The tsakafara ritual is celebrated each year on a date predicted by a soothsayer. At the tsakafara people ask their ancestors for support and assistance in future projects, such as house building, business plans etc..
The duration and time of a tromba depends on the matters to be solved. At a tromba the spirits of the late kings are called upon and will appear to give advice through a possessed person.
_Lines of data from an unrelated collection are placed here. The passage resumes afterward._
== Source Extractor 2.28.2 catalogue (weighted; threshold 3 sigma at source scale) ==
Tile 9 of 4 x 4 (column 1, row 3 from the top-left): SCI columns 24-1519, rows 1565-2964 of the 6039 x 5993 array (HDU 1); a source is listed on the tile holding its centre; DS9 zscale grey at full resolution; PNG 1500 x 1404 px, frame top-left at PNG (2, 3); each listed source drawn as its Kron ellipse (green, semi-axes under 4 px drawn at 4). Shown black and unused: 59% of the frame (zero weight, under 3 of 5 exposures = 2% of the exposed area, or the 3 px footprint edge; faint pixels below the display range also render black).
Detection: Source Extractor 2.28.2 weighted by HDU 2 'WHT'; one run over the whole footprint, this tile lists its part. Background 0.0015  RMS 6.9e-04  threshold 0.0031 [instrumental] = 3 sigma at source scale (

Numerous fady protect wilderness areas, particularly including the Ankarana massif. Excessive cutting of mangrove trees for wood or the setting of bush fires are both prohibited, as is the use of nets with holes less than 15 millimeters to prevent catching immature fish. Certain species are protected through fady that forbid hunting them, including sharks, rays and crocodiles. Many fady also exist to regulate relations between the sexes. For instance, it is taboo for a girl to wash her own brother's clothing. Conservative communities adhere to a fady against medical injections, surgery or modern medicines due to their association with their historic enemies the Merina, who were the first to use them widely; instead, tromba ceremonies and traditional herbal remedies are commonly used for healing. These taboos are most strongly applied in the center of Antankarana territory around the village of Ambatoharaña and less so in the villages at the periphery of the region.
Funerals among the Antankarana are often celebratory events. Among villagers living near the sea, it is not uncommon for the remains of a loved one to be placed in a coffin which the family carries running into the sea.
At royal ceremonies a traditional dance called the rabiky is often performed.